HAPPY New Year to all anglers.
I hope Santa was able to take care of your wish list this year. With the warmer days and nights, the big barra have been on the boil. The first new moon of the year should prove to be a great time for catching some of those bigger barramundi lurking in Lake Monduran. The new moon (January 6) is in harmony with the sun as they rise, transit and set together. This influences the feeding habits of the barra and in turn increases the catch rate for anglers.
On the full moon (January 21), the sun and moon directly oppose each other, with moon rising at sunset and setting at sunrise. Both these moon phases have increased gravitational influence on the earth. During these phases we are provided with three windows of peak activity during daylight: dawn, noon and dusk. These things need to be considered when planning our fishing trips, along with water temperature, wind direction and what lure or bait would be suitable for the conditions.
Over the past few months some very large barramundi have been seen on sounders and even more exciting we’ve heard of great hook-ups, though sadly the anglers have lost the battles. Regardless, some quality fish have been boated and in good numbers. Lake Monduran follows the Kolan River course, with many creeks and tributaries throughout creating an ideal network of creeks to keep any angler happy.

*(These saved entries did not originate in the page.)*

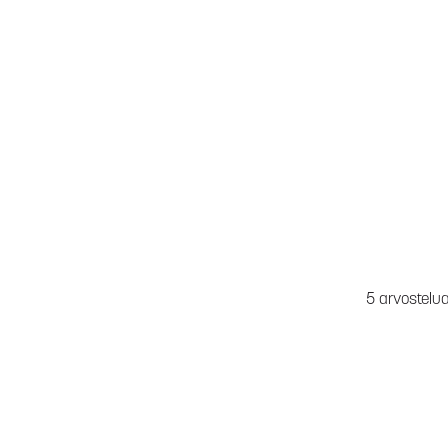
5 arvostelu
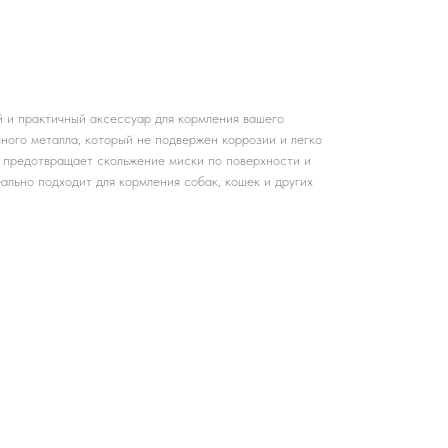
й и практичный аксессуар для кормления вашего
ного металла, который не подвержен коррозии и легко
 предотвращает скольжение миски по поверхности и
ально подходит для кормления собак, кошек и других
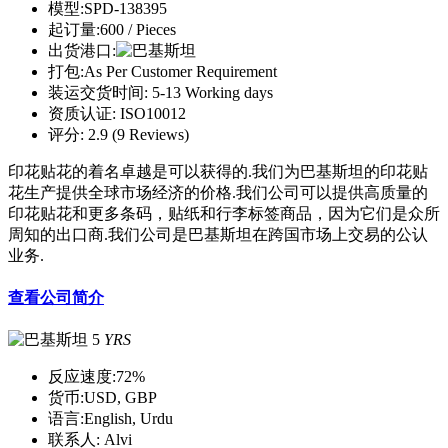
模型:
SPD-138395
起订量:
600 / Pieces
出货港口:
打包:
As Per Customer Requirement
装运交货时间:
5-13 Working days
资质认证:
ISO10012
评分:
2.9 (9 Reviews)
印花贴花的着名卓越是可以获得的.我们为巴基斯坦的印花贴
花生产提供全球市场经济的价格.我们公司可以提供高质量的
印花贴花和更多条码，贴纸和行李标签商品，因为它们是众所
周知的出口商.我们公司是巴基斯坦在跨国市场上交易的公认
业务.
查看公司简介
5
YRS
反应速度:
72%
货币:
USD, GBP
语言:
English, Urdu
联系人:
Alvi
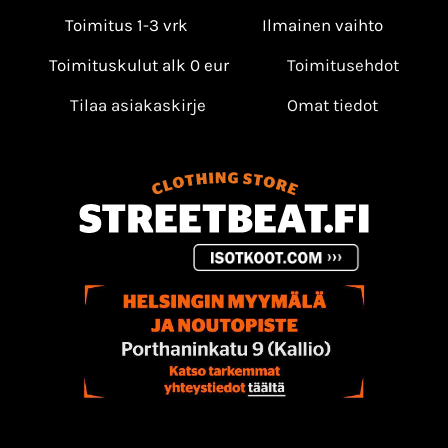
Toimitus 1-3 vrk
Ilmainen vaihto
Toimituskulut alk 0 eur
Toimitusehdot
Tilaa asiakaskirje
Omat tiedot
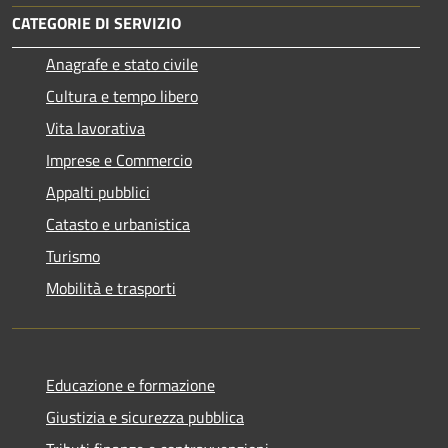
CATEGORIE DI SERVIZIO
Anagrafe e stato civile
Cultura e tempo libero
Vita lavorativa
Imprese e Commercio
Appalti pubblici
Catasto e urbanistica
Turismo
Mobilità e trasporti
Educazione e formazione
Giustizia e sicurezza pubblica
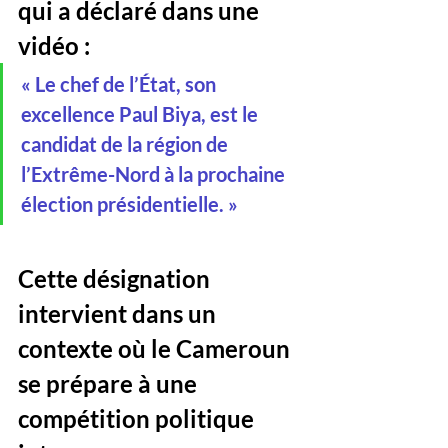
qui a déclaré dans une 
vidéo : 
« Le chef de l’État, son 
excellence Paul Biya, est le 
candidat de la région de 
l’Extrême-Nord à la prochaine 
élection présidentielle. » 
Cette désignation 
intervient dans un 
contexte où le Cameroun 
se prépare à une 
compétition politique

The abundance of baitfish gives the Mondy barra plenty of fuel to grow at a rapid pace. And with such a plentiful supply of bait, the big barra are less likely to eat the barra fingerlings we put into the lake each year. As we move towards February we should see big barra thriving in the temperate waters and increasing catch rates.
Places to pursue are Rainforest, Cattle Yards, White Rock, Tara Ran Creek and as always Bird Bay. Trolling the main basin and Bass Strait could produce personal bests for anglers. Dr Evils and Killalures that get down to the 5m mark should produce the goods when trolling. Cast and retrieved lures should dive to 3.5m or less depending on time of day and water temperature.
If you are not getting much action on the edges, then fish deeper-diving lures around the trees a little further out. Look for the birds, as they are a good sign baitfish are feeding in that area. Also, late in the arvo look for some of the rocky outcrops that hold a lot of heat. The barramundi will lurk in those warm areas charging their bodies to be ready for their night-time hunt.
Remember, barra are equipped for night vision with their croc-like red eyes that can see extremely well. This is another reason why barra can get the edge on baitfish because they don’t see as well as the barra on a dark new moon night. This month is your last chance to catch one of the tagged fish in the Golden Barra competition – someone has to be a lucky winner, and who knows it may be you!
Stay safe on the roads and waterways this holiday season. Be courteous and considerate towards others and make your holidays pleasurable. Call in to Barra Havoc and get the most up-to-date information on what’s being caught and where. We are situated on the southbound side of the Bruce Highway between Tyrepower and the Gin Gin Fire Station.
Happy angling and have faith that the next one will be the big one!